The relevant code in KWin is: void Edge::pushCursorBack(const QPoint &cursorPos) { if (m_pushBackBlocked) return; int x = cursorPos.x(); int y = cursorPos.y(); const QSize &distance = edges()->cursorPushBackDistance(); if (isLeft()) { x += distance.width(); } if (isRight()) { x -= distance.width(); } if (isTop()) { y += distance.height(); } if (isBottom()) { y -= distance.height(); } Cursor::setPos(x, y); } This has worked for years and I'm quite certain it is not broken ;-) What I could imagine is that cursor warping does not work in general due to the xinput property you set. We just use xcb_warp_pointer on the rootWindow. You could try using a dummy implementation to check whether warping works.

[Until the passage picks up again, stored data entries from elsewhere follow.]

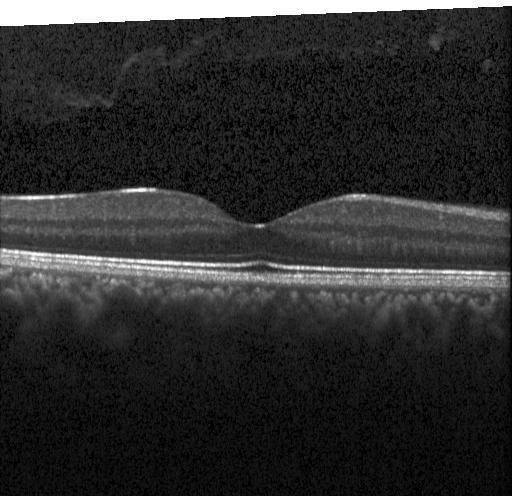
Finding: neither CNV, DME, nor drusen.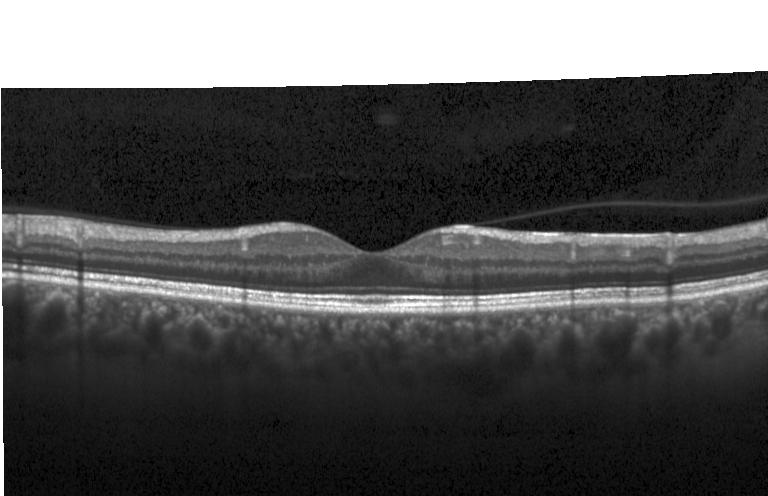

SD-OCT, macular scan, retinal OCT cross-section
Dx: no evidence of CNV, DME, or drusen.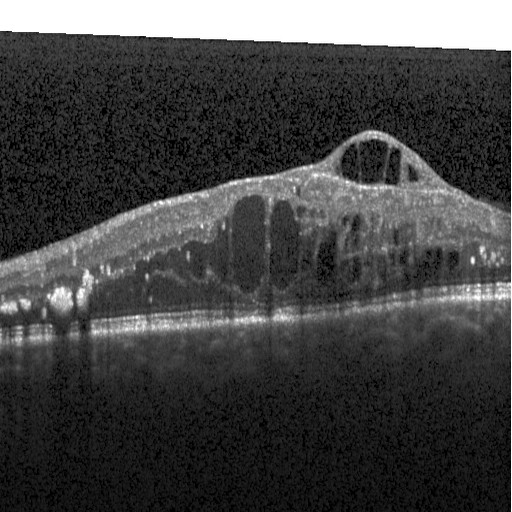 Fovea-centered, OCT line scan, acquired on a Heidelberg Spectralis, SD-OCT — Assessment: DME.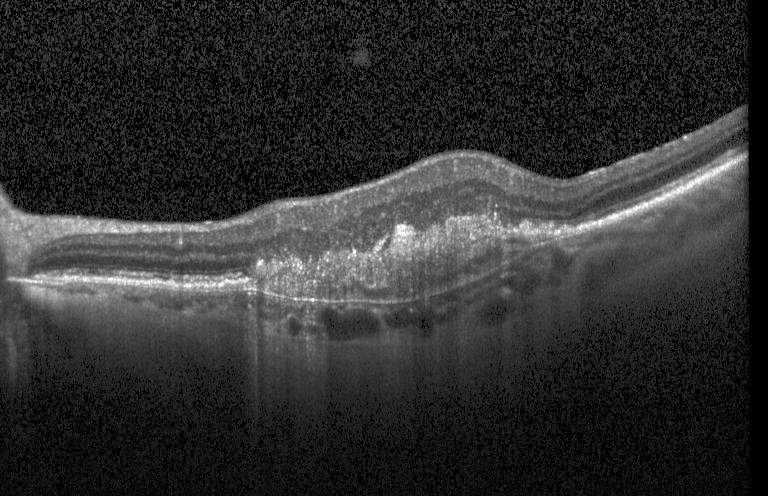

Macular OCT demonstrating choroidal neovascularization.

Hey, so, I've edited screenedge.cpp and commented out the pushback of the cursor, and indeed the issue is gone (obviously at the cost that the one pixel pushback doesn't work any more either). I also tried to add debug prints for the cursor position when it hits the edge and those seem to be correct. Which leads me to believe that the issue must be somewhere on the path of of Cursor::setPos(). Not saying it's necessarily in kwin itself, but at least it seems to happen when writing the position, and not when reading it. I tried to follow the path but I got lost. All the connections to Cursor::posChanged don't seem to actually set the cursor (except in the software cursor case which doesn't seem to be case here, at least I couldn't see the m_softwareCursor path in platform.cpp being triggered) and the drm/x11standalone backends don't actually seem to trigger any cursor position updates, but rather only use that information for the edge glow and such. Hope this helps, not sure where to go from here atm. Br, Michael
Cursor::setPos is finally implemented in the X11Cursor::doSetPos (file plugins/platforms/x11/standalone/x11cursor.cpp line60) void X11Cursor::doSetPos() { const QPoint &pos = currentPos(); xcb_warp_pointer(connection(), XCB_WINDOW_NONE, rootWindow(), 0, 0, 0, 0, pos.x(), pos.y()); // call default implementation to emit signal Cursor::doSetPos(); } As written in the last comment my guess is that xcb_warp_pointer just creates an incorrect warp in your case.
Assuming it's a problem in xinput and not in KWin.